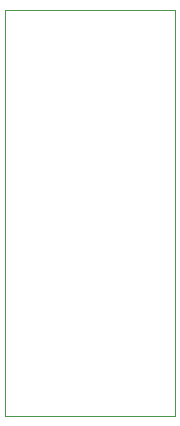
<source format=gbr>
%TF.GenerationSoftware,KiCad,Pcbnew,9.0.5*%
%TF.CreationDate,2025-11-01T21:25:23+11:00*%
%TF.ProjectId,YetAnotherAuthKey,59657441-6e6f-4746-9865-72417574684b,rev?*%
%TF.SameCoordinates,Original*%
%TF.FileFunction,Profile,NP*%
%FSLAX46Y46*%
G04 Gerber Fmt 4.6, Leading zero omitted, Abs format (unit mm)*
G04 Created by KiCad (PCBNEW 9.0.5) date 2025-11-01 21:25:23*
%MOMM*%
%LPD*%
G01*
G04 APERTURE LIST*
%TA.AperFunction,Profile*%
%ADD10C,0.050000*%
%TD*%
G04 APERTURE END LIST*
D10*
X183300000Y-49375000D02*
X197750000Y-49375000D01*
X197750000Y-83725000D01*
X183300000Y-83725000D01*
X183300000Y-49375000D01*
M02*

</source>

--

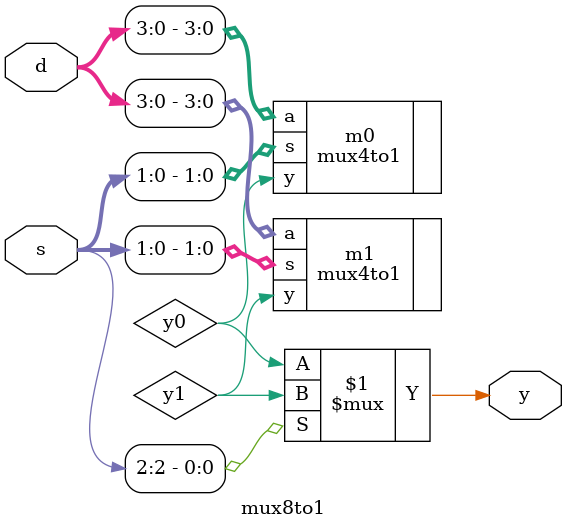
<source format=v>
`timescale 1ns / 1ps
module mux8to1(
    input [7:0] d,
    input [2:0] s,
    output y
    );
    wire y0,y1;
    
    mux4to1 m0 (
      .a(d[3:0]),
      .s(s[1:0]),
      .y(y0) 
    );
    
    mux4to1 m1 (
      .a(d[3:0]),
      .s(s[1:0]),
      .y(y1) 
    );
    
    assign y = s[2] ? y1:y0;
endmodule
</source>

...

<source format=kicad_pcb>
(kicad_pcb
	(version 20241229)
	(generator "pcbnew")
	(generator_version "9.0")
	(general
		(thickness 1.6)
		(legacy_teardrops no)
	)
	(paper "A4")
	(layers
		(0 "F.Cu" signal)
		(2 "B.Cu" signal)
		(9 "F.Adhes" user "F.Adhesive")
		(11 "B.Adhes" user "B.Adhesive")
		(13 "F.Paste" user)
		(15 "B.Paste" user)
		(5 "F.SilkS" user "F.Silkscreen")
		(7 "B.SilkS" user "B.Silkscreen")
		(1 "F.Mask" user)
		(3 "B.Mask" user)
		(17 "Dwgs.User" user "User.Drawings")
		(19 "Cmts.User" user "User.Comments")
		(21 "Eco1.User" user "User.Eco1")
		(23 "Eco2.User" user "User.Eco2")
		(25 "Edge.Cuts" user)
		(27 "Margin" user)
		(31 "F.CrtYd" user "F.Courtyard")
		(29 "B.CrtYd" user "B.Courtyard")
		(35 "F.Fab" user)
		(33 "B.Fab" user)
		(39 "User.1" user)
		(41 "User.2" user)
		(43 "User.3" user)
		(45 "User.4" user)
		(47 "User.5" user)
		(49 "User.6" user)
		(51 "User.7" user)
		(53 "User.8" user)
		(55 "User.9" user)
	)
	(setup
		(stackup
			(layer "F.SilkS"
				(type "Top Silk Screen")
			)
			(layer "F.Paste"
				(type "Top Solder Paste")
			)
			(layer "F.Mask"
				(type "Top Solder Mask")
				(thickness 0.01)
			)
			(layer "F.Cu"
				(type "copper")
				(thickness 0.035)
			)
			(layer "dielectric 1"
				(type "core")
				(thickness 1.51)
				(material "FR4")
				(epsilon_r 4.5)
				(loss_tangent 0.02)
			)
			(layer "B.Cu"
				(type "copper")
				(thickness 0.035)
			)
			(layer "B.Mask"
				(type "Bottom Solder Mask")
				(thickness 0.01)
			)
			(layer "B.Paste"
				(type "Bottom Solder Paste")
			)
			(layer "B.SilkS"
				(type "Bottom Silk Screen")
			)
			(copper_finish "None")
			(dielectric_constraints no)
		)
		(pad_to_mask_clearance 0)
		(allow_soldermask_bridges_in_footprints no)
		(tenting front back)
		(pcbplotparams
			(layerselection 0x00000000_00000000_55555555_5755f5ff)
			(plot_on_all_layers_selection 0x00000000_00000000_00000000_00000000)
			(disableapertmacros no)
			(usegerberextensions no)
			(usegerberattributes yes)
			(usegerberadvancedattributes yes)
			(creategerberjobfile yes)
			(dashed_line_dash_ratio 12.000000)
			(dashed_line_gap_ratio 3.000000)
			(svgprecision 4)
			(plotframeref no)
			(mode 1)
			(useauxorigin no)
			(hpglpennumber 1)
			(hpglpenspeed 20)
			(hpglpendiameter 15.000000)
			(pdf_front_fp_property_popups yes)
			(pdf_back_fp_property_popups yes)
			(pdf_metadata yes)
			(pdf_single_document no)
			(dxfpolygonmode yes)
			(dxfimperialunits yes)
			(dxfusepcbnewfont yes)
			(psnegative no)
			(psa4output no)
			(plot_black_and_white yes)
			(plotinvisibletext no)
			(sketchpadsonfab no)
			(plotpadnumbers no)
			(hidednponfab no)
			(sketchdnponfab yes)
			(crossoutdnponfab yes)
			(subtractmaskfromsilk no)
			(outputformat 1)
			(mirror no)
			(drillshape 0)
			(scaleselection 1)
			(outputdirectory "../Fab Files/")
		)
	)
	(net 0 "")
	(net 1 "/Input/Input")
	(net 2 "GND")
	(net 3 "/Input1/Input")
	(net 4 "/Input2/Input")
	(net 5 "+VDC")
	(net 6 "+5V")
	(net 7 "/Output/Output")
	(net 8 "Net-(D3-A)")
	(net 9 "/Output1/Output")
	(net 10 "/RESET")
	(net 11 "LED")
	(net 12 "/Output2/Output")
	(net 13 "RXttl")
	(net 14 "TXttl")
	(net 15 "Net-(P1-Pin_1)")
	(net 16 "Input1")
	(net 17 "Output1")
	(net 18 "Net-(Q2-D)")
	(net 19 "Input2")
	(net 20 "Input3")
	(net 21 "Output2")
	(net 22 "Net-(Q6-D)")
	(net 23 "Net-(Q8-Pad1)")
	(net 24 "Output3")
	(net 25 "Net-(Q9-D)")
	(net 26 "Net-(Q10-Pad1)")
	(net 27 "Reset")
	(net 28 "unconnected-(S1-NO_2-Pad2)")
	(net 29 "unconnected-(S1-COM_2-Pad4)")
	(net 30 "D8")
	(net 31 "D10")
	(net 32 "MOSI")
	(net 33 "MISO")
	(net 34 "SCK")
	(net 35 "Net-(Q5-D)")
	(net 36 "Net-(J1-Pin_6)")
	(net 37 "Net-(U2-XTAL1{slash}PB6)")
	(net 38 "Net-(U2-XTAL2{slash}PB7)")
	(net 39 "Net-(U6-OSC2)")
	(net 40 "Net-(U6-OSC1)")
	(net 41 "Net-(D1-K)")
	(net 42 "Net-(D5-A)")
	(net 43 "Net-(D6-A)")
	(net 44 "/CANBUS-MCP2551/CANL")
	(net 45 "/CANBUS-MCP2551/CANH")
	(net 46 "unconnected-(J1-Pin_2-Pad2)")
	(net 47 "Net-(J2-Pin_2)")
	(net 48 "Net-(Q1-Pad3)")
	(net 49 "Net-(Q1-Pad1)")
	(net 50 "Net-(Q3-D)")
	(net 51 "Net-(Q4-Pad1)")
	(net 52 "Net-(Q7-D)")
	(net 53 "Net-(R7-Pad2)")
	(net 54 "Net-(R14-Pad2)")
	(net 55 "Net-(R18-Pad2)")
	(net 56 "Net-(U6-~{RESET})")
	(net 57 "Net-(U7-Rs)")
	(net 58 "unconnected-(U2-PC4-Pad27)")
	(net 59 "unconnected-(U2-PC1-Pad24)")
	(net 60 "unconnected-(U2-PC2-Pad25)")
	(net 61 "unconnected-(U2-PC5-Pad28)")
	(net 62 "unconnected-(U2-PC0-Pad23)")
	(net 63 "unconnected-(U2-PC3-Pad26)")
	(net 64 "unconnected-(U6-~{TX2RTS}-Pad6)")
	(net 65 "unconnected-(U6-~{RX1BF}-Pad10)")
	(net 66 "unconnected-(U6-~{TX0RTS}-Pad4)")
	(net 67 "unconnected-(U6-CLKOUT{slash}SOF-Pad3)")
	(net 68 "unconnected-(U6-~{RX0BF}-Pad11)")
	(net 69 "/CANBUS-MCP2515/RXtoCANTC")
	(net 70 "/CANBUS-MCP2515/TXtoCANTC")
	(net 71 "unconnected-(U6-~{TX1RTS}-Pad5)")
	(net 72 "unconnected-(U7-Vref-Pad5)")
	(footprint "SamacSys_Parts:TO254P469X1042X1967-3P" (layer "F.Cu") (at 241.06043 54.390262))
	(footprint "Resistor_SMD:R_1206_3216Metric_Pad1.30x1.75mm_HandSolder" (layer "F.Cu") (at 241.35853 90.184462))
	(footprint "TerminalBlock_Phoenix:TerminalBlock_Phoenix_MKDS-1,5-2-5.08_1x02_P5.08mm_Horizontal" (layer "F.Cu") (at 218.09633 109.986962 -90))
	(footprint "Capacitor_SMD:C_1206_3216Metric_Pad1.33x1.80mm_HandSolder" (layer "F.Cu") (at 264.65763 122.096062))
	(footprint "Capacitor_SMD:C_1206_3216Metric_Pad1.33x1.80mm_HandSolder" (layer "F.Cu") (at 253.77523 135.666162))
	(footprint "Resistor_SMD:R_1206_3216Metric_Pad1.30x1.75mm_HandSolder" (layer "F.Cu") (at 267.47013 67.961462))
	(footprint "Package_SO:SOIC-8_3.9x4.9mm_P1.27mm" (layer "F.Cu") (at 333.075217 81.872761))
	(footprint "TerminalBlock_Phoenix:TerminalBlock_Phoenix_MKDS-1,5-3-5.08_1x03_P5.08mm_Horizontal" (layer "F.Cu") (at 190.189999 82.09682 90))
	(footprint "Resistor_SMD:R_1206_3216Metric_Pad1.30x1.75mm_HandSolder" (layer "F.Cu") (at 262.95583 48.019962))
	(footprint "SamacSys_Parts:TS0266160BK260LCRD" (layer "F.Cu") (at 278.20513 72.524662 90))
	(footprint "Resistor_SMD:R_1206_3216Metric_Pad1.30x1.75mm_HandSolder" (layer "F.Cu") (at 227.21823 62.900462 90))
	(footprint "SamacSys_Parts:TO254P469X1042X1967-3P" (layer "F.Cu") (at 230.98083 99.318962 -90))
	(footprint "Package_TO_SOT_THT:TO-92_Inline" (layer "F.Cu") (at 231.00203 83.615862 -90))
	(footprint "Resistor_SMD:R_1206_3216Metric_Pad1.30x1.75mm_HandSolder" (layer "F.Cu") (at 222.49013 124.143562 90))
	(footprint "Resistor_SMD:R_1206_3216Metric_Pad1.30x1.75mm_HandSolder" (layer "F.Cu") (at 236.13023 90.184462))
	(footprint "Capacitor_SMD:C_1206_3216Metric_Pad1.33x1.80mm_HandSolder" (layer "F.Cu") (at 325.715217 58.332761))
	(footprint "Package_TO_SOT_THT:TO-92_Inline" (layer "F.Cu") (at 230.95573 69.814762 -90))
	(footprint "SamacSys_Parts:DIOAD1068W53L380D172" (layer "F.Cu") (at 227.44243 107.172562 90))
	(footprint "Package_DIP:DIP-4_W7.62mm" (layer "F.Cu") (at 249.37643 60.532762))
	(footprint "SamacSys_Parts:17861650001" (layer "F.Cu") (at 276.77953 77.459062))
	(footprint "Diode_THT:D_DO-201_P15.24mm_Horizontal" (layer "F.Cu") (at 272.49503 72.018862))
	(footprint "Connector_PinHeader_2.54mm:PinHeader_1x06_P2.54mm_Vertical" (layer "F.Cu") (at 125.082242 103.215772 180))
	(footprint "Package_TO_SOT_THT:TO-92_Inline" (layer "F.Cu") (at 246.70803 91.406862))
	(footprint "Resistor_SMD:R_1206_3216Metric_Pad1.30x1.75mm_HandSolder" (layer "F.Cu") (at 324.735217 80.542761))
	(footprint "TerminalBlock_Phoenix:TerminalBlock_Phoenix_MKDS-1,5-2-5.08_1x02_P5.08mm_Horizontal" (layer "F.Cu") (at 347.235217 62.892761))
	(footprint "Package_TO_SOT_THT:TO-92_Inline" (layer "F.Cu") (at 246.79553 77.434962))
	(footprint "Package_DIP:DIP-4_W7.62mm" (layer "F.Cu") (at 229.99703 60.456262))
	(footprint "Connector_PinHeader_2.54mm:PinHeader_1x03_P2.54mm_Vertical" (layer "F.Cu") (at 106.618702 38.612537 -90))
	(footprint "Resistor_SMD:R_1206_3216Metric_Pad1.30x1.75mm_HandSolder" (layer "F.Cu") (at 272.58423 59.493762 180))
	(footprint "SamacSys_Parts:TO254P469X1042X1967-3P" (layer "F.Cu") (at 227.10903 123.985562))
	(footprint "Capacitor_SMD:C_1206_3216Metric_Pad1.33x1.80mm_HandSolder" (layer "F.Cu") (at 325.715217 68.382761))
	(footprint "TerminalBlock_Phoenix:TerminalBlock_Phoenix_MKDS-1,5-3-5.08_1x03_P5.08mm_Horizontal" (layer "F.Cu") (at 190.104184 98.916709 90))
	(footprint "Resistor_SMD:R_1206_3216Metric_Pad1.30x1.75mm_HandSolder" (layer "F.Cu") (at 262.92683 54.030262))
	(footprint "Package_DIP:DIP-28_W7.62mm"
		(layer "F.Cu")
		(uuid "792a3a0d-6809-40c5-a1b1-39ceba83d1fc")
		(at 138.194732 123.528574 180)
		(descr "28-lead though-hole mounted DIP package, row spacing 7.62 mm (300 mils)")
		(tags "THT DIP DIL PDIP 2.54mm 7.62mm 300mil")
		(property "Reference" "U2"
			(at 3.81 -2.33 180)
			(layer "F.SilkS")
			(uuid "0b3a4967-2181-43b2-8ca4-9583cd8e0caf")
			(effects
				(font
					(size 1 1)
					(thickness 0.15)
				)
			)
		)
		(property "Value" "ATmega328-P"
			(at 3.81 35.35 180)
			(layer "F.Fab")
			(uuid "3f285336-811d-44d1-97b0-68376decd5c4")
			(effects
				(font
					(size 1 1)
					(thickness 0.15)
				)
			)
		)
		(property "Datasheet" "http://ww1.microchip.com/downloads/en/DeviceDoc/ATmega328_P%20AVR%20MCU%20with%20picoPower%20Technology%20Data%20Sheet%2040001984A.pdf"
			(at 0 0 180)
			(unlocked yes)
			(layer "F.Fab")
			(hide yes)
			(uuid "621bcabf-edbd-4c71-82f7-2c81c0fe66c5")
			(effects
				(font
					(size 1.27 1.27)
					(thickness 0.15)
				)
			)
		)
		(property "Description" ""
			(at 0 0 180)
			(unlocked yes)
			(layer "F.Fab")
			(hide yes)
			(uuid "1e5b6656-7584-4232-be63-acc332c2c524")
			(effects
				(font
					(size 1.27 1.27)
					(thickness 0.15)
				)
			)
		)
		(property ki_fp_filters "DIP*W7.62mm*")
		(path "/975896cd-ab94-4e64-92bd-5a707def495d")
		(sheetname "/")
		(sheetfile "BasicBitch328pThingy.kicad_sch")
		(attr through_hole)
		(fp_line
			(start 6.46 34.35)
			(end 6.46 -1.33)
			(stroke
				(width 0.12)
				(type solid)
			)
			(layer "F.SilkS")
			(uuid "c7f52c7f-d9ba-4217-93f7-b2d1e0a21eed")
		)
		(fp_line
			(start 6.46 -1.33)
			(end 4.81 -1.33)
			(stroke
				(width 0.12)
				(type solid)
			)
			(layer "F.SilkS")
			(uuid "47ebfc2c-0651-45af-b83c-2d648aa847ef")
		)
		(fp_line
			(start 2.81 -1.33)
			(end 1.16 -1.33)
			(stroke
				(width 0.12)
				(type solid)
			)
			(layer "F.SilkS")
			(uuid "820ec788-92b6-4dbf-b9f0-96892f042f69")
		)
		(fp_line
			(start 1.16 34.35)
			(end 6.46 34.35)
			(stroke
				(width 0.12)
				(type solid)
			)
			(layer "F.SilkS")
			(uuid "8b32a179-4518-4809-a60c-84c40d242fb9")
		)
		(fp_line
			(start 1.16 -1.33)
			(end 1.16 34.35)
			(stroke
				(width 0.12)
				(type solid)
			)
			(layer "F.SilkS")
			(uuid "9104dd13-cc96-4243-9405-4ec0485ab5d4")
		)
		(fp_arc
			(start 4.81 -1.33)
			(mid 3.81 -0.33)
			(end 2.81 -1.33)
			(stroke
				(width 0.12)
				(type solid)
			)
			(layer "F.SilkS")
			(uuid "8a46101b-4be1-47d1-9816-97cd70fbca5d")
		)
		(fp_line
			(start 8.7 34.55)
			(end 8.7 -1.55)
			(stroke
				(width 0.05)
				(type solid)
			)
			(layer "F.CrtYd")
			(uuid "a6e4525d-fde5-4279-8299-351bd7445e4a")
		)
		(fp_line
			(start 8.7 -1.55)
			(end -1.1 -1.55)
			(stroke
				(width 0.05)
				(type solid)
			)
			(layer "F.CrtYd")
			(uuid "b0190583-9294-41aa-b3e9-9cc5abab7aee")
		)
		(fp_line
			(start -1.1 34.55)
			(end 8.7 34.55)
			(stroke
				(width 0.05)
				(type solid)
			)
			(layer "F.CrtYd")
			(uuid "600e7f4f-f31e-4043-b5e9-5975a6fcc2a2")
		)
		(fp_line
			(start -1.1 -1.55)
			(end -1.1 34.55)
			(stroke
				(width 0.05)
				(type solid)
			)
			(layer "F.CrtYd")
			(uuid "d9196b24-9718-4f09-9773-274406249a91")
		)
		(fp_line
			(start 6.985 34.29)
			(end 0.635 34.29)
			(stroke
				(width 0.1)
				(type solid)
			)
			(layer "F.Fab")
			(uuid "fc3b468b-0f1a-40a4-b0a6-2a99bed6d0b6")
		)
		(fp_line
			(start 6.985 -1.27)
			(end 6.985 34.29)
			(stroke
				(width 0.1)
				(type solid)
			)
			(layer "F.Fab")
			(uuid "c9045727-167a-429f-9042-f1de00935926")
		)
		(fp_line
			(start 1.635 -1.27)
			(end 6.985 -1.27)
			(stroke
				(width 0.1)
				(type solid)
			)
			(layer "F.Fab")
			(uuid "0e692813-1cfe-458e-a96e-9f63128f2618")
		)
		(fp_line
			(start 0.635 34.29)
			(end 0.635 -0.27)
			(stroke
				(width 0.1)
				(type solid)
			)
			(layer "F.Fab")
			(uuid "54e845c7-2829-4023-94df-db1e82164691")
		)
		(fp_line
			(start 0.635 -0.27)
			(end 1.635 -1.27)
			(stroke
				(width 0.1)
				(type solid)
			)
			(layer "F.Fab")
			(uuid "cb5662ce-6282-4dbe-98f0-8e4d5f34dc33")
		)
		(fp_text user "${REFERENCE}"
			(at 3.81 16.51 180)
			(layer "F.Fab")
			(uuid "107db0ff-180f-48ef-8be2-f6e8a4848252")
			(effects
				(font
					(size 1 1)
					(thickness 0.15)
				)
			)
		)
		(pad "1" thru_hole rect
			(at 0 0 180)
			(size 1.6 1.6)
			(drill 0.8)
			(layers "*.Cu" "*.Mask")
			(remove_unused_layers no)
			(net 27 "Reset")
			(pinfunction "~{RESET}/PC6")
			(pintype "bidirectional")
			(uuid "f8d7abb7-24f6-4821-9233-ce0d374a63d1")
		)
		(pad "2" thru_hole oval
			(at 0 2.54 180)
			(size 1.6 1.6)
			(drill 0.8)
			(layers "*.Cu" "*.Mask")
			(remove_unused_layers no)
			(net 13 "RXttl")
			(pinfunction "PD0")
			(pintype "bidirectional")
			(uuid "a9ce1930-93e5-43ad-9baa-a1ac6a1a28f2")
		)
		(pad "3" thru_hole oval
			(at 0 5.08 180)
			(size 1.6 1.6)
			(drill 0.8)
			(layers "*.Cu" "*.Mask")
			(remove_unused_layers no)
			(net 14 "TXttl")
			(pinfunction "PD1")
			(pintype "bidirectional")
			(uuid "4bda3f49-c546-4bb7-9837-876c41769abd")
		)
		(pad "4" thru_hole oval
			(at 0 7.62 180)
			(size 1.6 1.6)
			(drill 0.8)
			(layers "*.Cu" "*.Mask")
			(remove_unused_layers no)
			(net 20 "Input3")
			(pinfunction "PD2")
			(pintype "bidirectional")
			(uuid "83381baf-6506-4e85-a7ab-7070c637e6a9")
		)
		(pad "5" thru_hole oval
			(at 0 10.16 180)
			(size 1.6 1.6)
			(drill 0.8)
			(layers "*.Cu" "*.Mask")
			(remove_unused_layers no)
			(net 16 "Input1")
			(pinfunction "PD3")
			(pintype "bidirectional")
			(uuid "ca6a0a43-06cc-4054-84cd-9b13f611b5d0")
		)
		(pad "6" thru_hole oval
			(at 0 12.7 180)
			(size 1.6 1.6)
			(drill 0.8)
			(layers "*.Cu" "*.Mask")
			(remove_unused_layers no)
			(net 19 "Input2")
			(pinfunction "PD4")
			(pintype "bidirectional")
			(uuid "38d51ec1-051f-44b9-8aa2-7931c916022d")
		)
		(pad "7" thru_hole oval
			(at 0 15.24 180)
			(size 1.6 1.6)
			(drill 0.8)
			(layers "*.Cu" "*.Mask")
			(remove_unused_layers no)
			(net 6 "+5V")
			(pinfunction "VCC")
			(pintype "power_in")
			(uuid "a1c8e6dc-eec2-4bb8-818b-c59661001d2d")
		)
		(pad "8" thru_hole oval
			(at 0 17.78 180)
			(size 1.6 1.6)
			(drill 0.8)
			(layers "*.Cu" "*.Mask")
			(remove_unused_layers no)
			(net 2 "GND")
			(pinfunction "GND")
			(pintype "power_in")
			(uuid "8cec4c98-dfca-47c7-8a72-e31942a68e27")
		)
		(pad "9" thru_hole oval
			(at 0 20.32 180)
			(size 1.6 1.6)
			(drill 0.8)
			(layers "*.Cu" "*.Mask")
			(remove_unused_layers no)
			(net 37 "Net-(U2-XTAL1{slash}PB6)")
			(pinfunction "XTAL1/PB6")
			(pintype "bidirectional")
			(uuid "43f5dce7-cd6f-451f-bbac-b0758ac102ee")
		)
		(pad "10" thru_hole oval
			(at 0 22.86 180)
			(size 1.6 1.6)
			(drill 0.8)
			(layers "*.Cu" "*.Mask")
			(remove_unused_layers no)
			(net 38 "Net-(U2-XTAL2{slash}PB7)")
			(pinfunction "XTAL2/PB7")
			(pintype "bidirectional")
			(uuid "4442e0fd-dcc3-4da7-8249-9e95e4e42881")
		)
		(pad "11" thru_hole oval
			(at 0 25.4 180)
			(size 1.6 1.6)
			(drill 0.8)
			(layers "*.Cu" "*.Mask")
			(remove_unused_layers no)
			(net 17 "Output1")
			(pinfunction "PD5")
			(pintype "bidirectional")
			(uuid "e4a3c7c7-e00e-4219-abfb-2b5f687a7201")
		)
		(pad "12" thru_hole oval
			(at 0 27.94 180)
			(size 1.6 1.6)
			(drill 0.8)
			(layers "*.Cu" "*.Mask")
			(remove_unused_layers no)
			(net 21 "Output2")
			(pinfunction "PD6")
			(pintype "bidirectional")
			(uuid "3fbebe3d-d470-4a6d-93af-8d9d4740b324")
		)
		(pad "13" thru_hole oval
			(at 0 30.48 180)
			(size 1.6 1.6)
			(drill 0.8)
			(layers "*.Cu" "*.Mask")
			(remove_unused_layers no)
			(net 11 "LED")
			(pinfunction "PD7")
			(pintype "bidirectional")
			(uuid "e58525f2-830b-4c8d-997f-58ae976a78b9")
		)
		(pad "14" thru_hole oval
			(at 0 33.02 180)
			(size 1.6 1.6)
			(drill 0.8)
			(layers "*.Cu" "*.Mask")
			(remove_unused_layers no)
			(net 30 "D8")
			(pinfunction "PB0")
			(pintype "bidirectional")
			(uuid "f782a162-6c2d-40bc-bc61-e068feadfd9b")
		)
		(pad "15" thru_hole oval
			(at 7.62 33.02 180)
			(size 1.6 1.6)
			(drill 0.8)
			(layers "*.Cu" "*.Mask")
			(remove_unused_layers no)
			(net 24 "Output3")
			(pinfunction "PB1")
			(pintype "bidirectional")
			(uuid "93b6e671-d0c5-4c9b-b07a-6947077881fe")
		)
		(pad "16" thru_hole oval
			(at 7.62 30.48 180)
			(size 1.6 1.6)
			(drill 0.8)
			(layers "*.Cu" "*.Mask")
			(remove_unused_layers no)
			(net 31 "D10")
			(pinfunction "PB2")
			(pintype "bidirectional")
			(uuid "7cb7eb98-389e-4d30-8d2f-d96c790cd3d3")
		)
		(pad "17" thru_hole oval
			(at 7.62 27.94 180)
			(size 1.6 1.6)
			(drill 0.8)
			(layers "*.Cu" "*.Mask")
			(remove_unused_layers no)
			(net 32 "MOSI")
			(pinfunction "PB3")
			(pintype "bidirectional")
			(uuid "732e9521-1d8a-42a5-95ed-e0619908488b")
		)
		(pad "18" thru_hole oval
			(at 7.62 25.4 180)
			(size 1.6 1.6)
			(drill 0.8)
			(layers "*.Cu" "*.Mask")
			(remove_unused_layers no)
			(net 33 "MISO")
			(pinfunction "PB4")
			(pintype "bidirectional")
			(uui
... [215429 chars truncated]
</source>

WORK REQUIRED:
Every line with "Bottom" in it should be copied from the entries above.

RESPONSE AREA:
				(type "Bottom Solder Mask")
				(type "Bottom Solder Paste")
				(type "Bottom Silk Screen")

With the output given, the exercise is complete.